We are building chat-analytics using TypeScript, React, amCharts 5 and webpack 5.
The project is split into 3 main parts:
pipeline/
: the pipeline, which handles all the data from the input files to the final aggregated data. This is the core of the project; it is described in detail in PIPELINE.md.app/
: the main UI for generating reports, which is hosted in chatanalytics.app. It uses a WebWorker to run the pipeline.report/
: the report UI, which is exported as a single, static HTML file, acting like a placeholder. Then it is filled with the processed data from the pipeline to display the graphs and stats. Also uses its own WebWorker to aggregate the data.

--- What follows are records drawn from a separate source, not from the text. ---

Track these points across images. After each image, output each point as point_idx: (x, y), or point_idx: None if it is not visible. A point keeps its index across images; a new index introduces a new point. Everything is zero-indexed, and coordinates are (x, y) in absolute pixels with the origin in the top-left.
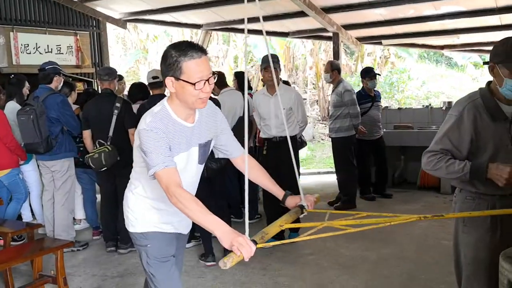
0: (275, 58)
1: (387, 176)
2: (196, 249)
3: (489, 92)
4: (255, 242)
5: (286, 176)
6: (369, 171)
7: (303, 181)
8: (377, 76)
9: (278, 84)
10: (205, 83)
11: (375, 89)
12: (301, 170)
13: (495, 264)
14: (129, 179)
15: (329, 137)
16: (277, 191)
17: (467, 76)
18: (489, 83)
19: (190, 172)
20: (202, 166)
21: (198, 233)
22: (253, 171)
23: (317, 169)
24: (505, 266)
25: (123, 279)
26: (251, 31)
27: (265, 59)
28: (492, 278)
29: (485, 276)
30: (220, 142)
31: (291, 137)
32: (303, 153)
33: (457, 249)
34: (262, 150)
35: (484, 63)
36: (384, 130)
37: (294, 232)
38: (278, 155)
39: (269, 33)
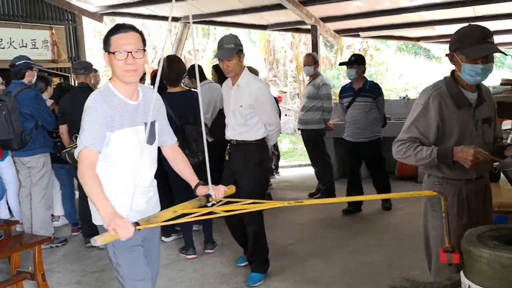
0: (230, 42)
1: (383, 191)
2: (176, 242)
3: (453, 80)
4: (136, 224)
5: (242, 189)
6: (356, 179)
7: (284, 174)
8: (351, 63)
9: (241, 73)
10: (128, 55)
11: (374, 81)
12: (282, 163)
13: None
14: None
15: (298, 129)
16: (192, 179)
17: (444, 68)
18: (453, 71)
19: (139, 152)
20: (152, 149)
21: (178, 227)
22: (176, 159)
23: (298, 161)
24: (467, 246)
25: (103, 274)
26: (228, 24)
27: (218, 45)
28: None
29: None
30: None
31: (253, 142)
32: (284, 145)
33: (427, 233)
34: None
35: (446, 55)
36: None
37: (255, 272)
38: (236, 163)
39: (247, 25)
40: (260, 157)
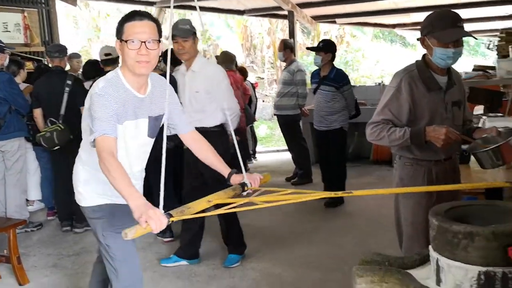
0: (185, 24)
1: (335, 184)
2: None
3: (425, 64)
4: (170, 216)
5: (204, 179)
6: (327, 167)
7: (262, 159)
8: (320, 50)
9: (195, 57)
10: (141, 45)
11: (341, 71)
12: (260, 148)
13: None
14: None
15: (274, 114)
16: (223, 169)
17: (419, 55)
18: (424, 55)
19: (138, 143)
20: (152, 141)
21: None
22: (201, 149)
23: (275, 147)
24: (434, 221)
25: (79, 257)
26: (205, 9)
27: (173, 28)
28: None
29: (423, 237)
30: (169, 119)
31: (212, 129)
32: (262, 131)
33: (398, 213)
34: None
35: (418, 39)
36: None
37: (232, 254)
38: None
39: (224, 10)
40: (221, 145)
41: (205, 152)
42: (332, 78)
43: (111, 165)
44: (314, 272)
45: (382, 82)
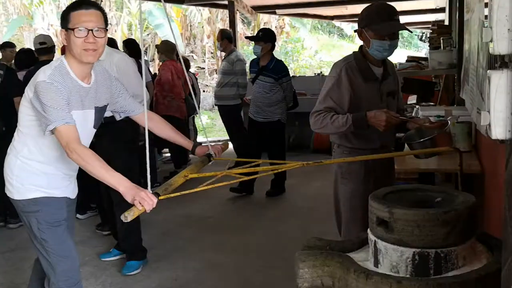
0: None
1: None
2: (92, 219)
3: (362, 55)
4: (157, 195)
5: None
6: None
7: None
8: (259, 40)
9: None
10: (88, 32)
11: (281, 62)
12: (200, 139)
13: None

A small but relevant part is:
lib/
: contains the entry point for the chat-analytics package, as well as the CLI.
See DEV.md for development instructions and guidelines.
The demo is an export from the DefleMask server, which is owned by a friend of mine who gave allowed me to use it as a demo. The input files are stored in a Google Drive zip and later downloaded during CI to build the demo HTML automatically using the CLI (with --demo
). It is updated manually by me using (we may want to move to a periodic workflow eventually):
docker run --rm -it -v $PWD/out:/out tyrrrz/discordchatexporter:stable exportguild -f json -g 253601524398293010 -t <token>
Zipping and then replacing the file in Google Drive (~280MB uncompressed, 23MB compressed).
We aim to handle millions of messages in a single report (at least 10M). This is a lot of data, we have to be careful with the amount of memory used when generating the report (since browser tabs like to crash when asking for too much memory) and we have to make sure reports don't get impractically big.